According to statistics, one of the consequences of our general affluence is that the United States leads the world in percentage of households owning guns (39%). While still among the global leaders, the percentage of households with guns in Canada is roughly a quarter less (29%). However, in 1997, the murder rate in the U.S., 8.95 per 100,000 people, was over four times the rate in Canada, 1.9 per 100,000. The rate in the U.S. has since dropped to 5.7 per 100,000 (2000-2004), but is still unacceptably high for a civilized nation.
But the telling statistic is the rate of homicides involving firearms. In Canada, there were 0.6 homicides per 100,000 persons involving firearms in 1997, not even a third of the total homicides. That year in the United States, ten times as many homicides involved firearms, 6.24 per 100,000 persons.
In other words, our overall murder rate is 4 times greater than Canada's, which is bad enough in itself, but our rate of firearm-related homicide is 10 times greater, which is totally unacceptable.

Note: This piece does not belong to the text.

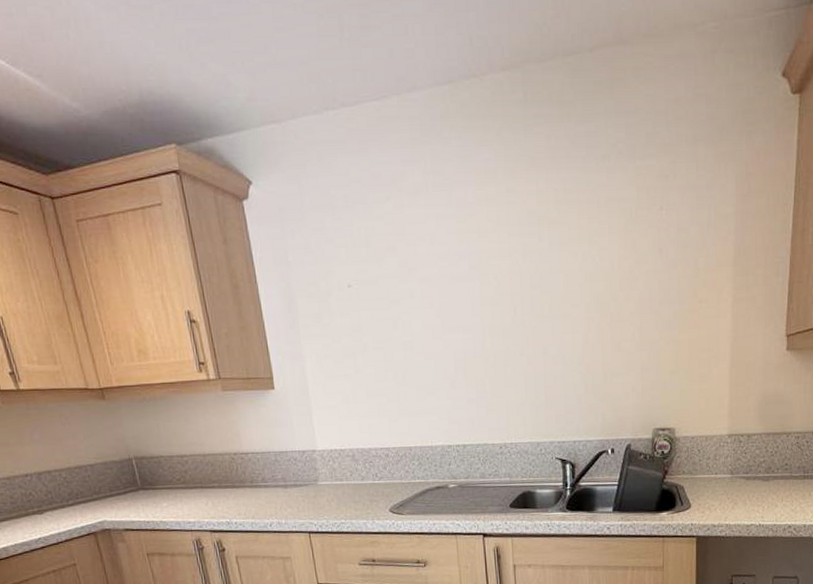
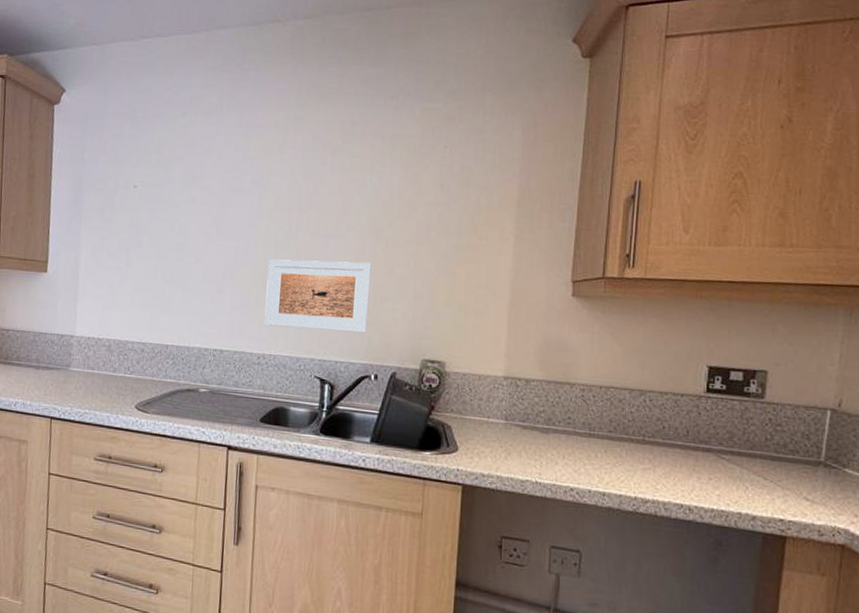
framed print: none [498,339,601,416] -> present [264,259,372,333]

According to statistics compiled by the Centers for Disease Control and presented on the Brady Center To Prevent Gun Violence web site, on average, 268 people in America, 47 of them children and teens, are shot in murders, assaults, suicides, accidents, and police intervention every day. Every day, 86 people die from gun violence, 35 of them murdered.
This cannot be allowed to continued.
In 2001, following the 9/11 attacks in New York and Washington, then-President George Bush announced to the nation that global terrorism had been ignored and allowed to fester for far too long, and the tragedy of that terrible day presented a mandate that the problem had to be finally and permanently addressed. I disagree with most of the methods the nation chose to employ in the so-called War on Terrorism, but the point is it took a tragic event to shock us into action.
I propose that the shooting of democratically elected officials in Arizona should awaken us to a realization that we have a pretty serious gun problem here in America, and the shooting should represent a turning point toward more responsible gun laws. For too long, we have allowed gun manufacturers to finance sophisticated campaigns to lead people to believe that any regulation of firearms was a direct attack on our constitutional freedoms, even to the point where their product became an impediment to life, liberty and the pursuit of happiness, if not to democracy altogether. By becoming major contributors to the campaigns of elected officials, gun manufacturers have assured themselves of laws that would provide an almost endless market for their products.
People are dying. It is time for this madness to stop.